When we fell in love, I was very concerned about the age difference: what it would look like, to her people and to mine. What I should have been worrying about was the professional overlap. I hadn’t considered that, because I was 1) sharing a profession with my lover who had a position of power within that profession, and 2) much younger than she, and just starting out, professionally, the stakes were really high when we started fighting, and eventually broke up. (And got back together, and broke up, and so on. You’ve met lesbians, right?). During this time, my ex posted about me in a private Facebook group, a lot. Because her main friend community consisted of senior people (they shared an age demographic, after all) in my field, it got scary for me real fast. We all know that social media can be vicious: Typing hate is easier than saying it to a human face; people are quick to pile on and rile each other up; people say things they don’t mean the next day, and they’re preserved in writing. Because it’s a social space, it’s easy to imagine that we are just talking to our friends. But we need to remember that it can be screenshotted and shared, or returned to in unpredictable ways. As a platform, it can also erase structural power differences. All of this happened, in my case. I didn’t expect a bunch of queer women with PhDs in the Humanities to be so inhumane, and obviously, I cared a LOT more what they thought than I would have from people less close to home. The combination of punching down, as older people with power in my profession piled onto me, and queer-on-queer bullying, was absolutely devastating. Dear reader, I was suicidal as f***, as the French say. Not only was my relationship ending (heartbreak in your drama-twenties is a whole other blog post); it felt like my career was ending before it began.
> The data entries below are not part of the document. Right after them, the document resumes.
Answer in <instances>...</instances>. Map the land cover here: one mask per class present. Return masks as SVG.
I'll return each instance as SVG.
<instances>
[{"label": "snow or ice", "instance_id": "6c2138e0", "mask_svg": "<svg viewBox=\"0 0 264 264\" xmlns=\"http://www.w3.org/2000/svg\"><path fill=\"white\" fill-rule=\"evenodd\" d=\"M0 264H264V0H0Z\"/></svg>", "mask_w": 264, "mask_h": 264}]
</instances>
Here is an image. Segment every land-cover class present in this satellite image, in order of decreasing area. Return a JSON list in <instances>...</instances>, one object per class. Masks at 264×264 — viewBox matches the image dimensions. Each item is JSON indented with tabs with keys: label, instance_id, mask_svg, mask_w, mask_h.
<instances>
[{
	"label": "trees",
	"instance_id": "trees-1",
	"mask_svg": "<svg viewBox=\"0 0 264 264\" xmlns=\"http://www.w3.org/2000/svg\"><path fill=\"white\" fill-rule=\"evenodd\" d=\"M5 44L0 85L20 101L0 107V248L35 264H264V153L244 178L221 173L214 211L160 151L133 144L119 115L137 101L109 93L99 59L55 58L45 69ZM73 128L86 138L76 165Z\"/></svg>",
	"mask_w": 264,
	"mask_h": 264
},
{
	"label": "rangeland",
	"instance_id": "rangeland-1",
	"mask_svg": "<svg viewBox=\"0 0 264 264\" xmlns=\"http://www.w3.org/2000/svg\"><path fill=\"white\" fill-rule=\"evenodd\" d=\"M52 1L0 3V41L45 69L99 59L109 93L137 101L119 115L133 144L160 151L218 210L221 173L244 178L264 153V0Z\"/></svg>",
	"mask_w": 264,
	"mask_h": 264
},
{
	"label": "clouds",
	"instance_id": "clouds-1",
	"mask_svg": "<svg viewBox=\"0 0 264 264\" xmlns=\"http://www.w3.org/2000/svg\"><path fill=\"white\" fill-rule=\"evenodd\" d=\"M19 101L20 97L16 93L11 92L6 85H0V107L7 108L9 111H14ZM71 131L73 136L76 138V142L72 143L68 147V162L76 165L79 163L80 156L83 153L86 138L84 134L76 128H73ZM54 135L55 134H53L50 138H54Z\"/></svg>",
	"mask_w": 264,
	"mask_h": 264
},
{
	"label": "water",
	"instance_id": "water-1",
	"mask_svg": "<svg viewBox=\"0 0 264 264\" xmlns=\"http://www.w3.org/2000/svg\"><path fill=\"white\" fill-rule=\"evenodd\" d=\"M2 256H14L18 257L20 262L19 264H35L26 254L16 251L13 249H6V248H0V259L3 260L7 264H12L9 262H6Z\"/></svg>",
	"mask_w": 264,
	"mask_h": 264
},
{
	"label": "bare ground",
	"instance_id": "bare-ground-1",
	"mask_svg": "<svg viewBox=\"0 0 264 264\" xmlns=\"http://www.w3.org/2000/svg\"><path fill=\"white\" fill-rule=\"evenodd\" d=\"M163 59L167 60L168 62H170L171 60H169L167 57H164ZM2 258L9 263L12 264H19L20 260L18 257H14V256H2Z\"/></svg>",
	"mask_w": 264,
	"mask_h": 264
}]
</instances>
My ex had given me a code name to protect my anonymity, but because there was so much work overlap, some people who knew me “in real life” recognized me or knew who I was already. After my ex was complaining about something or other — hyperbolically, I suspect — one of these people doxed me. “Doxing” basically means outing someone on the internet; publishing identifying details about them so that they can be found, generally with malicious intent. To be honest, I’m nervous even writing this, in case some of the pilers-on read it, put the pieces together, and decide to blackball me, professionally. Social media is not not real life; it has real-life consequences. The point is that really bad things can happen, even if your lover has undertaken to protect you with measures like anonymity.

As the late, great Mac Miller says: That’s on me. I wish I had thought about the potential consequences of dating across structural differences; I wish I had set clear boundaries and expectations about social media exposure within such a relationship; I wish I had a thicker skin about violence from other queers. But all that is why I’m writing this blog post. Please do as I say, and not as I have done. I’ve said it before, and I will still die on this hill: One of the best things about queer relationality is that we get to learn — intimately, familialy — from each other’s experiences, including our mistakes. Keep structural power in mind, protect yourself, and be kind on the interwebs.

 

Margaret Speer is a Ph.D. candidate in English at the University of California, Irvine, where she runs the Queer Theory Reading Group, an events series and reading group. She has published on materialist feminism, situational identity categories, and contemporary trans politics. She lives in Long Beach, California and hails originally from Rochester, New York.